Retirement for solicitors

I’ve worked with many excellent solicitors as they have approached retirement. They are the ones we turn to for their sage wisdom and years of expertise. Then the firm announces that they are retiring and *puff* they are gone. What a waste of experience, often just because the partnership deed says they must bow out gracefully at a certain age or because they have no option if they no longer want to commute and work full time.

I also wonder what that must feel like for them. After practising for 30 or 40 years, suddenly they don’t have to go to work. Obviously there are some who will relish the freedom, but there must be just as many who wonder what they are going to do with themselves. I’m sure it would be far nicer just to slow down a bit, ease gently into retirement, without suddenly giving up a life-long career. Looking ahead I’m pretty sure in that position I would be more than happy to put in another 5 – 10 years before calling it quits, just on a less stressful and gentler basis.

I bet there are swathes of experienced solicitors who would like to continue to work at a slower pace and without all the responsibilities. Those years of expertise can still be put to excellent use, just not under the pressure that being a full partner requires.

There’s also the financial situation to consider. We’re all living longer these days, and even if a very senior solicitor has built up a nice pension pot, none of us know how far that will have to stretch. Continuing to earn an income without having to touch the pension would be far preferable.

I guess some of those retiring solicitors might think about setting up on their own, to continue servicing their favourite clients for whom they have acted for years. But (and I speak from personal experience) that is a lot of hassle, and not necessarily worth it for those extra few years.

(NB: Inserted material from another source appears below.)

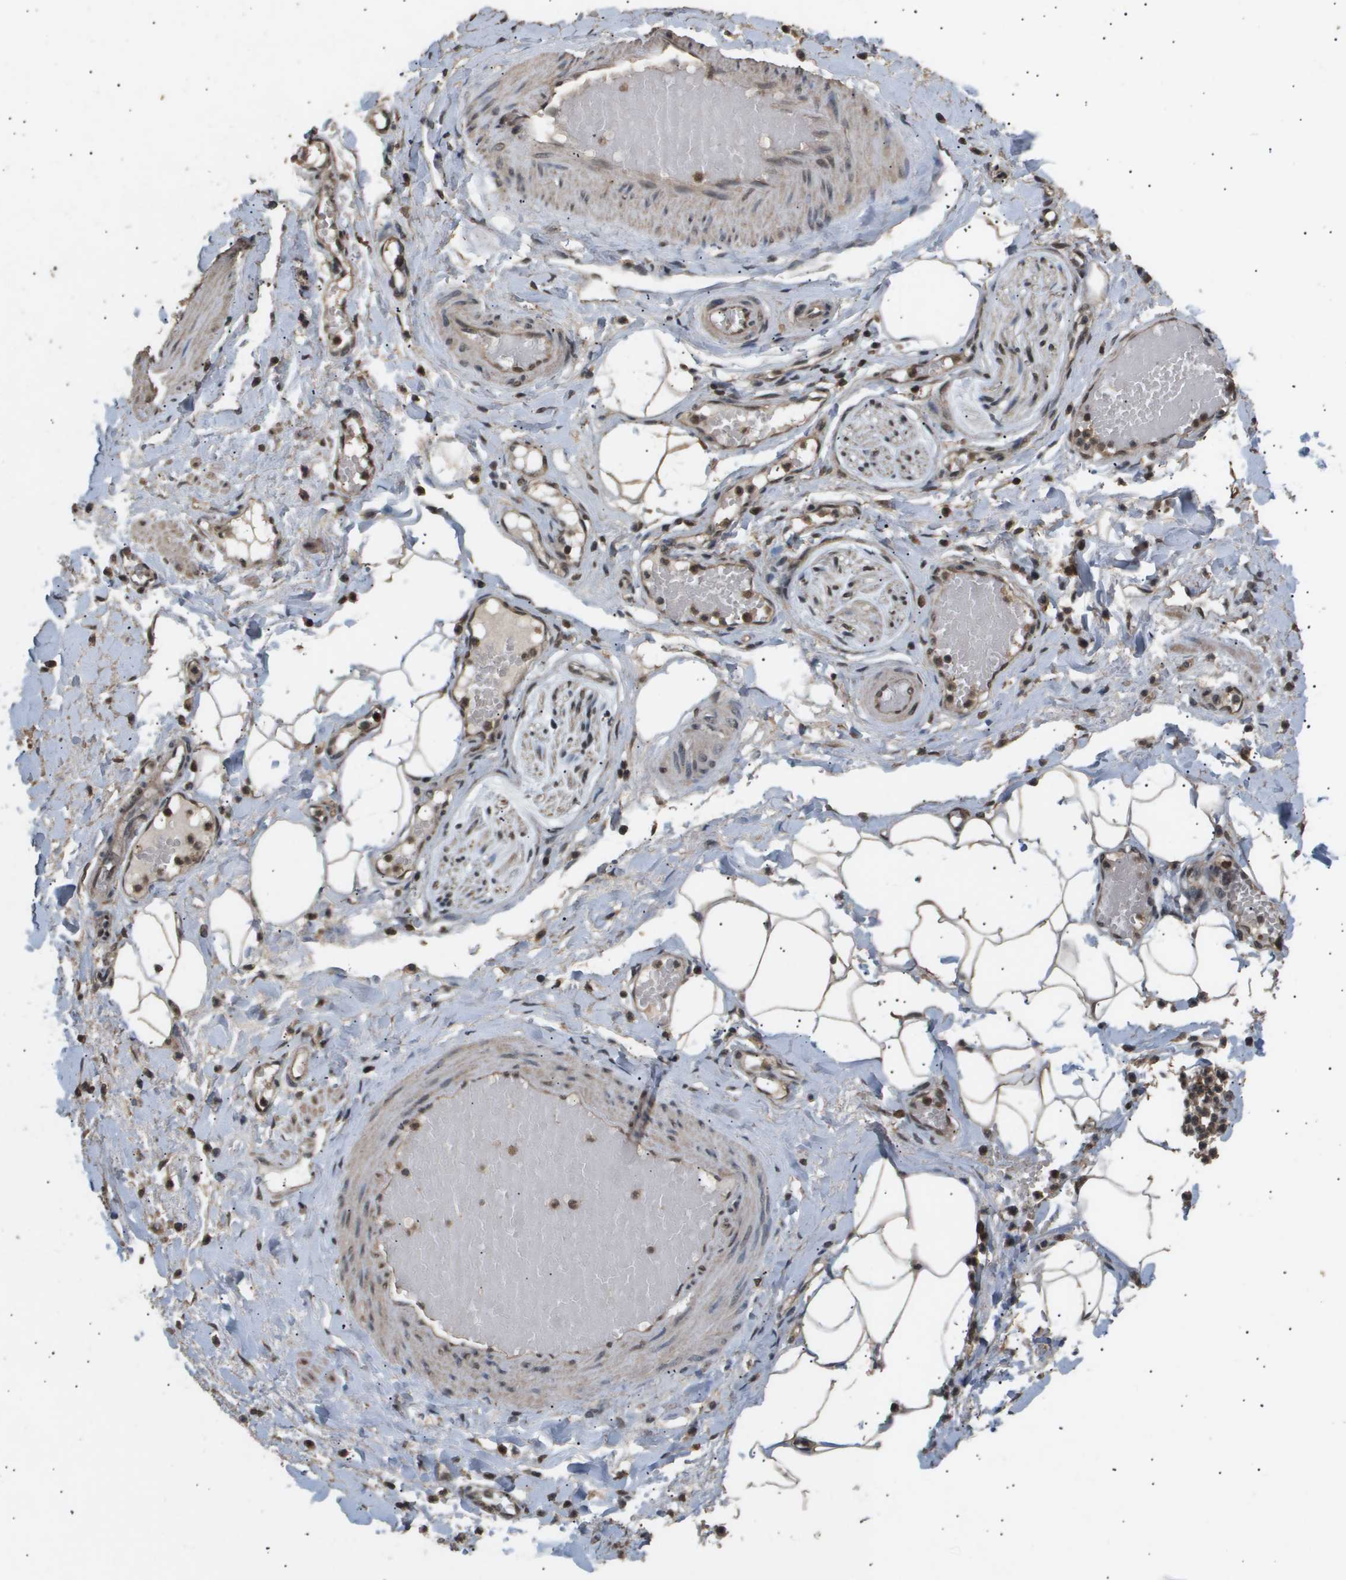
{"staining": {"intensity": "moderate", "quantity": ">75%", "location": "cytoplasmic/membranous,nuclear"}, "tissue": "adipose tissue", "cell_type": "Adipocytes", "image_type": "normal", "snomed": [{"axis": "morphology", "description": "Normal tissue, NOS"}, {"axis": "topography", "description": "Soft tissue"}, {"axis": "topography", "description": "Vascular tissue"}], "caption": "This micrograph displays immunohistochemistry (IHC) staining of unremarkable adipose tissue, with medium moderate cytoplasmic/membranous,nuclear staining in approximately >75% of adipocytes.", "gene": "ING1", "patient": {"sex": "female", "age": 35}}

Wouldn’t it be great if senior, experienced solicitors could extract their capital from the firm, and work from home as and when it suited them? They could continue to apply their years, of experience and earn a decent income, without having to comply with targets or bother with partners’ meetings.

I think I’d feel a bit miffed if I was put out to pasture, going from hero to zero in the space of 24 hours. But in the changing legal landscape, the option of becoming a consultant solicitor avoids the all or nothing scenario. It avoids the potential of burning out from continuing in a full-time role when actually we’d rather take it a little bit easier. It provides an escape from the yawning chasm of full on retirement, and it can reduce financial worries. It allows more time to spend with the family and undoubtedly leads to better health. What’s not to like?!